# [Exercise aim]
Reproduce the stretch from the line containing "right knee: (322, 478, -5)" through the line containing "left elbow: (629, 293, 11)", substituting "Individual" for every "Person" and leaving all else as it stands.

# [Data under study]
--*--
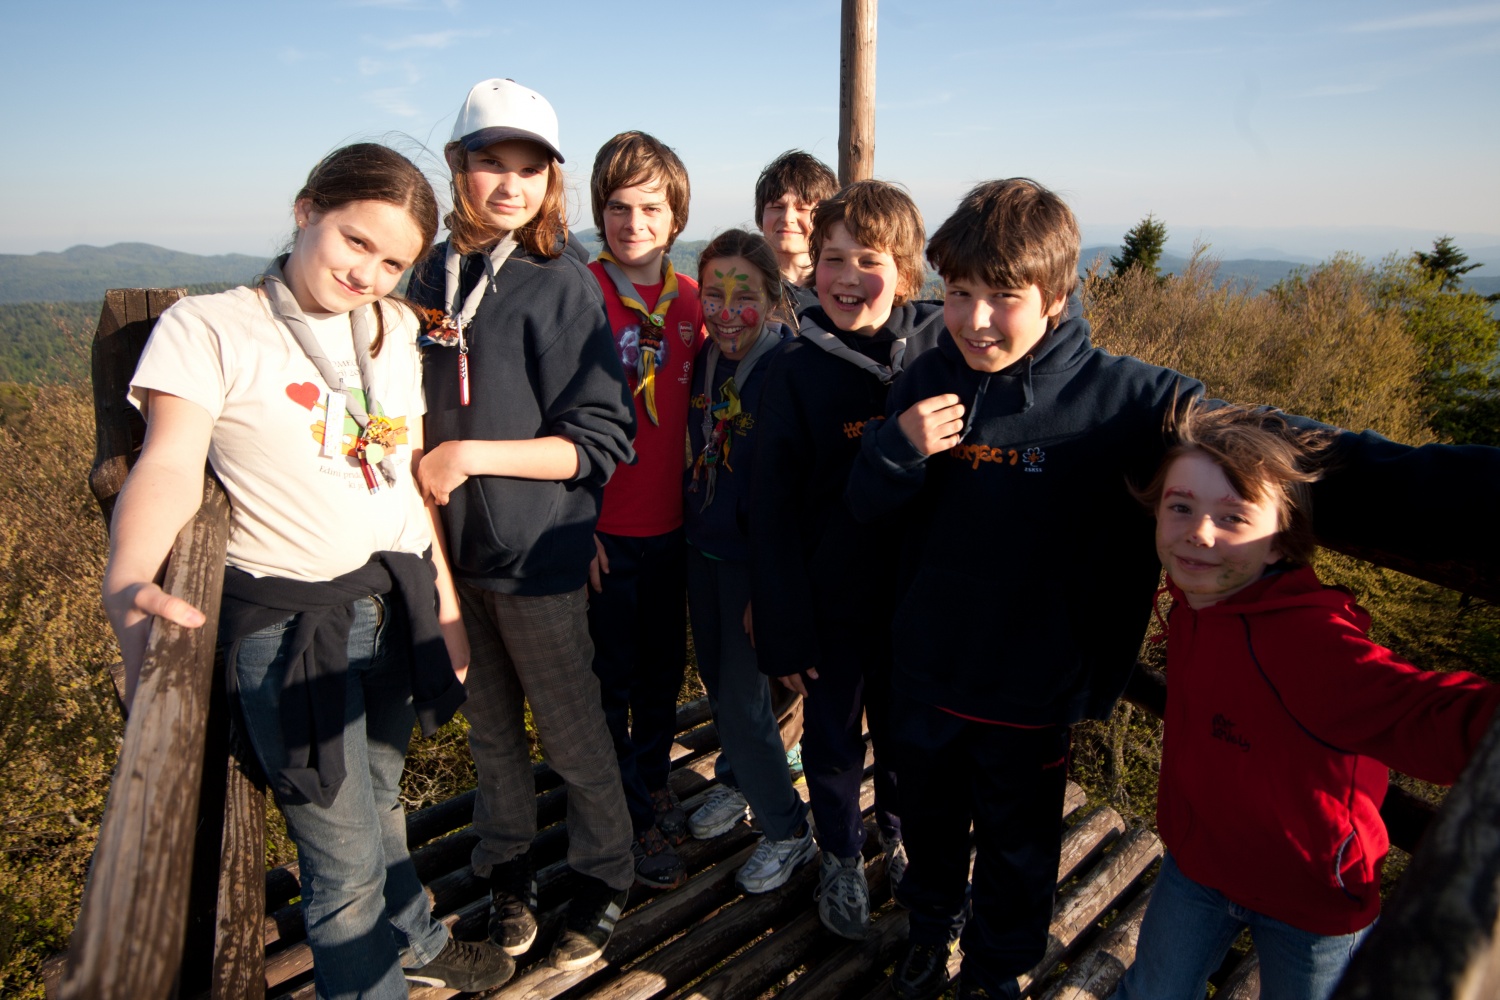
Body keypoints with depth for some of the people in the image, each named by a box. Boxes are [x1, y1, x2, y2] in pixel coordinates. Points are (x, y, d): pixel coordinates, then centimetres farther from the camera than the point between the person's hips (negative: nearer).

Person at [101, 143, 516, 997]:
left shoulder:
--*--
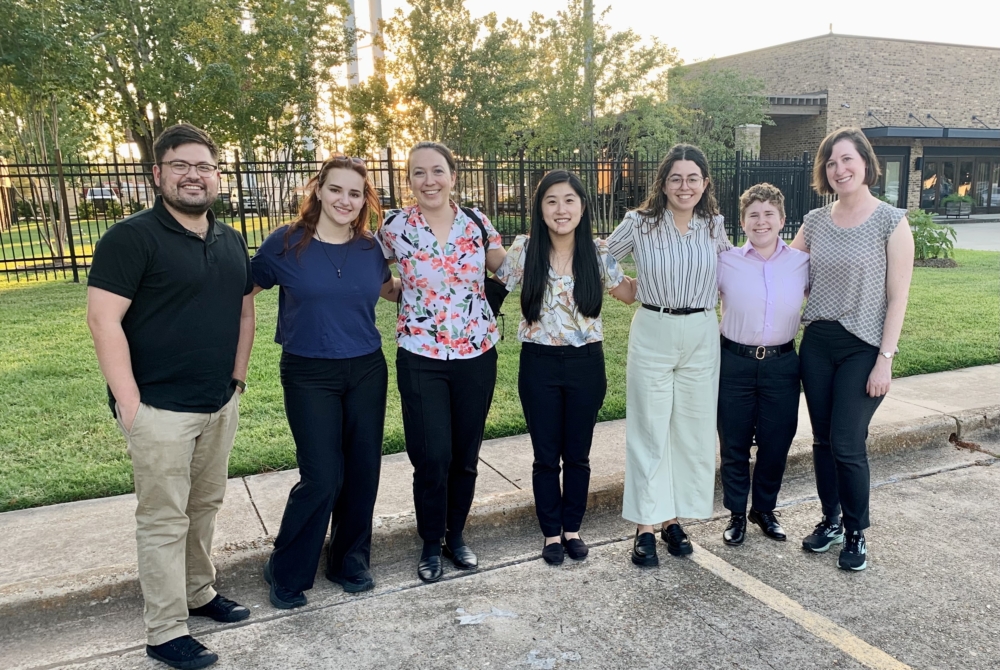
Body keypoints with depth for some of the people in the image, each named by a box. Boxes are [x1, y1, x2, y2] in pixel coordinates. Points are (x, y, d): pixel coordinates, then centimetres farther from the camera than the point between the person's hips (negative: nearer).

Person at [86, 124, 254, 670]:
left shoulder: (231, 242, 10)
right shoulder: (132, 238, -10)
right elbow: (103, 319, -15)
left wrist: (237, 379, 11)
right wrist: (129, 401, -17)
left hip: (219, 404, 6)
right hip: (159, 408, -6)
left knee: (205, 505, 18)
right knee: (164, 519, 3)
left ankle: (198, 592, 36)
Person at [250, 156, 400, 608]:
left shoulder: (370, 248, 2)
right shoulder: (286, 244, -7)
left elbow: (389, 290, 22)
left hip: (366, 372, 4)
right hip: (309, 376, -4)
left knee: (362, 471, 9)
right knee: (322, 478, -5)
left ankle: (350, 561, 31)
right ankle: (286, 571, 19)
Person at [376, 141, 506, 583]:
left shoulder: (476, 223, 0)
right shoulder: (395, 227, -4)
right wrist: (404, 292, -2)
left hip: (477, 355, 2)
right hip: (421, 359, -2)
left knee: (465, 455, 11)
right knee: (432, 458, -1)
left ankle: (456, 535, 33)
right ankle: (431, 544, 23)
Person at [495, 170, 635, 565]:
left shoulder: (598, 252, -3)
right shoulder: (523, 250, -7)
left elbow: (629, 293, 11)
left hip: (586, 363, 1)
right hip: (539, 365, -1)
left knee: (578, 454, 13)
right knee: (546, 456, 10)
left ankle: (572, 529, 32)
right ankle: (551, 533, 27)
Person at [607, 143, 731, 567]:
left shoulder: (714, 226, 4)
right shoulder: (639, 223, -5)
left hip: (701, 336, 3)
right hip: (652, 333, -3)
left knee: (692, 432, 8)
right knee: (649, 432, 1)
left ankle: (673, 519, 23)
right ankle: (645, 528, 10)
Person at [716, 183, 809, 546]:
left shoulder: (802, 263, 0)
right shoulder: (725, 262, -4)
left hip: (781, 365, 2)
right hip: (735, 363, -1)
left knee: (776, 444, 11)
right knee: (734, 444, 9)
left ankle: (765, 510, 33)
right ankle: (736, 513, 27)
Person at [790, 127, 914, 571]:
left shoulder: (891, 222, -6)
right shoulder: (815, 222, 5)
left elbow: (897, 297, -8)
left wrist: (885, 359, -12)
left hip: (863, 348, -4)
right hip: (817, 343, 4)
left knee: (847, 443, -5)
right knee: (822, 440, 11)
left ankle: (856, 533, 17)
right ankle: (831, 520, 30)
--*--
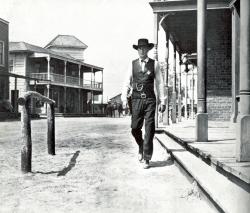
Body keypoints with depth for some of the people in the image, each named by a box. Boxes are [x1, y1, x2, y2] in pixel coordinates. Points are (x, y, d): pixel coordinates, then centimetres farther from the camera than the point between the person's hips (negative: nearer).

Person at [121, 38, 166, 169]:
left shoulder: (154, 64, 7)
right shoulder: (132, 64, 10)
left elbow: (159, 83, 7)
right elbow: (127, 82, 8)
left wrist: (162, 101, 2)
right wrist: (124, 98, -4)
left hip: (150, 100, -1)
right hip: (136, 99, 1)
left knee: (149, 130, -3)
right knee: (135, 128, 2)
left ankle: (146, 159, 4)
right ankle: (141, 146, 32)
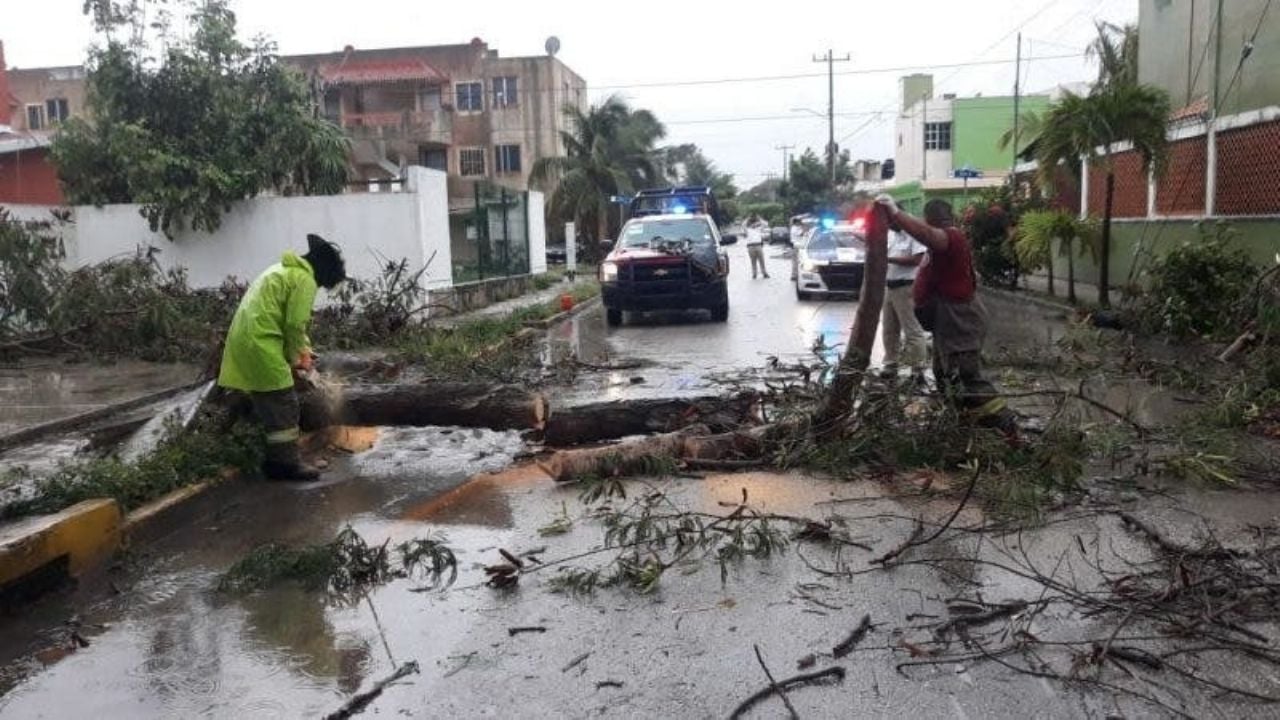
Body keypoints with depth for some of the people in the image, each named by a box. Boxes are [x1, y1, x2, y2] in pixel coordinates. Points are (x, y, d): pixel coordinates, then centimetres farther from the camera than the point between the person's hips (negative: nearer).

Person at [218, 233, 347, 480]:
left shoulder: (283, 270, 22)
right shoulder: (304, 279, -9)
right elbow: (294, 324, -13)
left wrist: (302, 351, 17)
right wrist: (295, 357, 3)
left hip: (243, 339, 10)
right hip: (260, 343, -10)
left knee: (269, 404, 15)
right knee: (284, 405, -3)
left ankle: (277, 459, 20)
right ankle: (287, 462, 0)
--*--
# [Exercise result]
right knee: (322, 478, -5)
left ankle: (350, 561, 31)
right ankle: (286, 571, 19)
Individual at [376, 141, 506, 583]:
left shoulder: (476, 223, 0)
right shoulder: (395, 227, -4)
right wrist: (404, 292, -2)
left hip: (477, 355, 2)
right hip: (421, 359, -2)
left knee: (465, 455, 11)
right knee: (432, 458, -1)
left ankle: (456, 535, 33)
right ankle: (431, 544, 23)
Individual at [495, 170, 635, 565]:
left shoulder: (598, 252, -3)
right shoulder: (523, 250, -7)
left elbow: (629, 293, 11)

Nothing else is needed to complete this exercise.